### Aim of the task:
Pick up the excerpt on the tribes' night deer-hunting motion and continue it from its final sentence.

The tribes also noted the need to hunt at night for cultural and religious reasons. Fresh venison “may be needed for a ceremony, and the only opportunity to obtain it may be at night” when deer are more active.
Crabb rejected the tribes’ arguments on several grounds, primarily that safety measures proposed by the tribes may be more lax than that of state employees or contractors.
Additionally, she noted that the 21-year time lapse since the judgment, including four years after the chronic wasting initiative had ended, “in itself might be good cause for denying their motion.”
7th Circuit opinion
Posner jumped on the safety concerns. He opined that the safety record of deer hunting on reservations is “outstanding.”
“Furthermore, there’s no evidence that the state agents who hunt deer at night are experienced or well-trained. Apparently many are neither” according to a 2006 DNR report.
Native Americans, in contrast, are experienced hunters who are required to pass a marksmanship test in order to be licensed as hunters. Moreover, an expert witness reported that the tribes’ proposed permit requirements for night hunting were “far more stringent” than those Wisconsin imposes on its hunters.
Posner noted that the ceded territory is “thinly populated” and that there are less people about at night than during the day, especially during night deer-hunting season (Nov. 1 through the first Monday in January, except during Wisconsin’s regular nine-day deer hunting season).
The court rejected Crabb’s belief that the lengthy period of time between the 1991 judgment and the 2012 motion could be a reason to deny the motion. “The longer the wait, the more evidence … accumulated bearing on the safety of night hunting of deer.” Additionally, “the passage of time renders [regulatory decrees] obsolete so that modification or rescission actually grows with time.”

Short-answer chart tasks
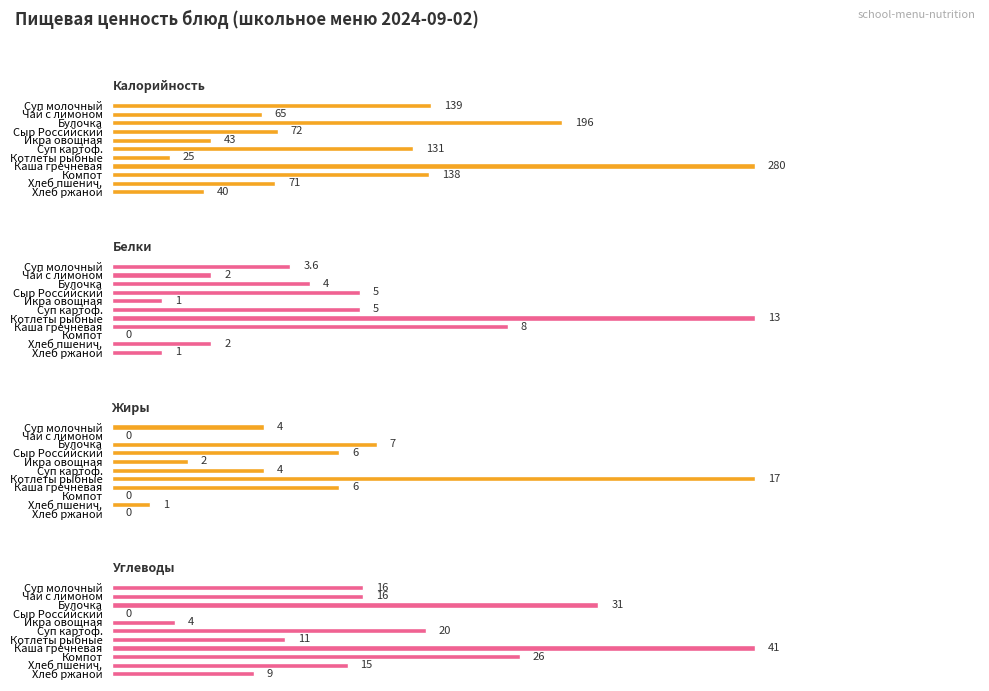

What is the maximum value for Углеводы?

41.0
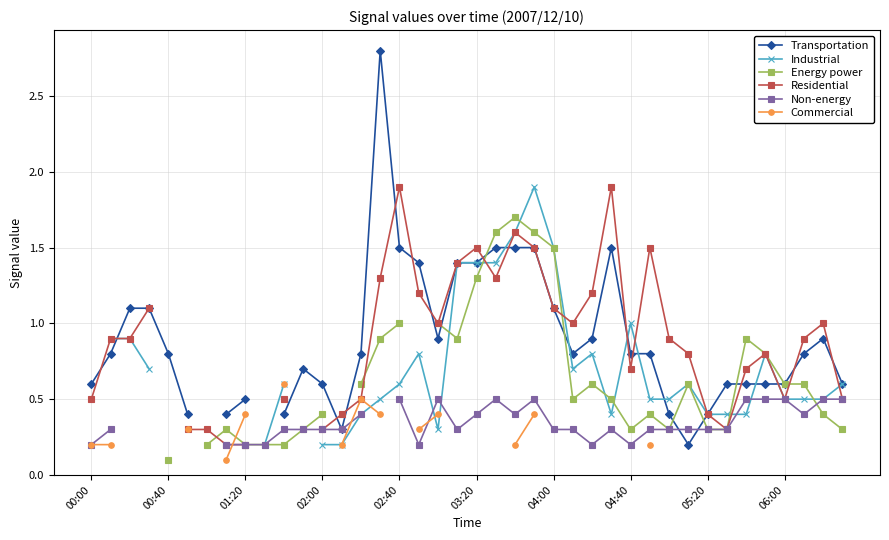

Is the value of Transportation at 14 greater than the value of Residential at 01:20?

No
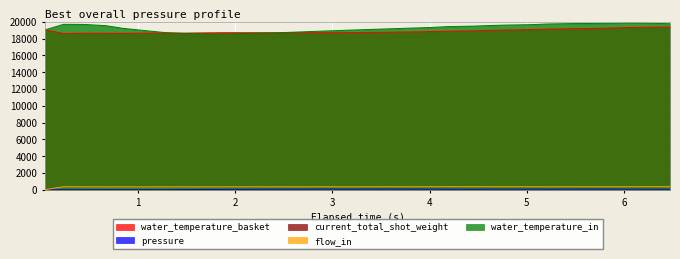

The value of water_temperature_in at 2.926 is 18901.0. True or false?

True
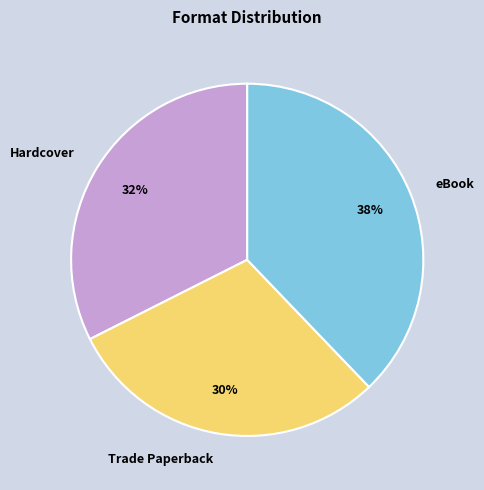

Combined, do Trade Paperback and Hardcover account for over 50%?

Yes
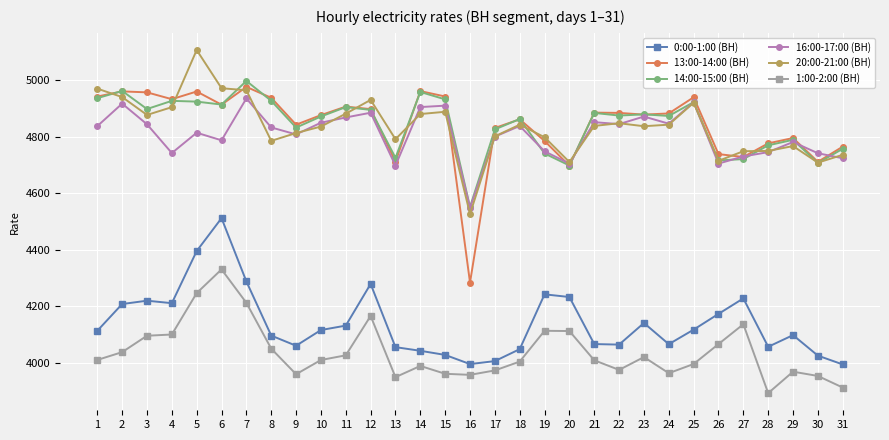

What is the total value across all series at 30?

26850.9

### Output for this exercise:
Lastly, the court noted that Minnesota and Michigan have allowed tribes to hunt deer at night for at least a decade. There are sufficient similarities among the three states that if on remand Crabb thought it relevant, she could invite the state to produce evidence from the other two states countering the tribes’ record in this case that night hunting is safe in the ceded territory.
Seeing such an excellent judge as Crabb reversed by the 7th Circuit reminds me that even good judges are not immune from the sting of reversal.
Posner is his usual plain-spoken self. While the opinion is not organized in a traditional manner, it passes the well-written test of making the content difficult to paraphrase.
His reasoning on the safety issue hits it out of the ballpark. He is also trenchant in his analysis of the 21-year “delay” in the tribes’ bringing the motion.
Given the cogency of the opinion, I think it unlikely that the state will be required to produce the additional comparative data that Posner suggested as a possibility. Rather, I predict that the remand will result simply in the granting of the tribes’ motion.